27. An application to enlarge the time and take further accounts forty-five years after the mortgagee had been put in possession after an order for foreclosure nisi had been made, even though possession was given before the day appointed for payment had arrived, could hardly have been within the contemplation of the learned author. If after a preliminary decree for foreclosure has been passed under the Civil Procedure Code of 1908 the mortgagee enters into possession before the day appointed for payment has arrived, the mortgagor would certainly have a right to demand a fresh account and the appointment of a further day for payment; but if he allowed many years to pass before making his application the Court would probably consider how far by his conduct he could be said to have foreclosed himself.

28. But in this case there is a decree which at the time it was passed, whatever its form might be, was considered by, the Court capable of execution. When the mortgagor put Sadanand into possession of the Girgaon property in December 1875, he had not the means to comply with the Municipality's requisitions for rebuilding or repairing some of the chawls thereon, and he would not have had the slightest expectation of redeeming the mortgaged properties either on the day appointed for payment or six months later. The rents received by the mortgagee between the date of taking possession and the date fixed for repayment could not have amounted to any great sum. I think it must be considered that Atmaram, by taking no further steps to ask for a further account and for extension of the time for payment, acquiesced in the mortgagee holding the property as his own and induced him to believe that it was no longer necessary either to execute the decree he had obtained or to obtain an order absolute for foreclosure.

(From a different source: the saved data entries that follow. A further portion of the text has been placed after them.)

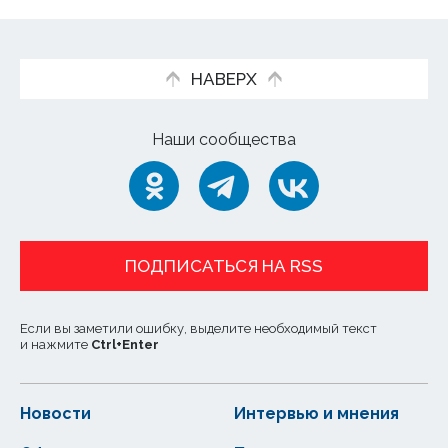
НАВЕРХ
Наши сообщества
ПОДПИСАТЬСЯ НА RSS
Если вы заметили ошибку, выделите необходимый текст
и нажмите
Ctrl
+
Enter
Новости
Интервью и мнения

29. Even if it were held that the suit could be reconstituted as an application in the mortgage suit to enlarge the time for redemption, and an order was made to take accounts from December 1875, it is obvious that the amount due to the mortgagees according to the terms of the mortgage would be many lakhs, as the rule of damdupat does not apply to mortgagees in possession, and any possibility of the plaintiffs being able to pay what would be found due may be discarded.

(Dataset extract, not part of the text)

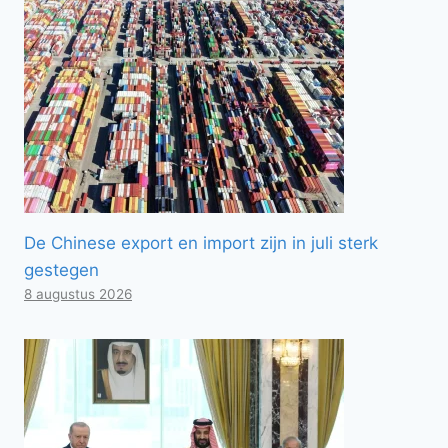
De Chinese export en import zijn in juli sterk
gestegen
8 augustus 2026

30. appeal must be dismissed with costs.

Coyajee, J.

31. After stating facts and discussing evidence his Lordship proceeded. Even if the decree passed in Suit No. 259 of 1875 were regarded as a decree nisi, still the result would be the same. The general rule, no doubt, is that after an order for foreclosure nisi, the mortgagor can apply for, and in suitable circumstances and on certain conditions obtain, an order enlarging the time for redemption; but enlargement of the time is not a matter of course (Halsbury, Vol. XXI, Section 528). The power to extend the time is in the discretion of the Court, and in order to entitle himself to such indulgence the mortgagor must apply to the Court with reasonable promptitude. Assuming that it is permissible to treat the plaint in this suit as an application made in the foreclosure suit of 1875, the delay of forty-five years on the part of the mortgagor is fatal to his case.

32. The decree dismissing this suit is, in my opinion, correct, and I agree to the order proposed by the learned Chief Justice.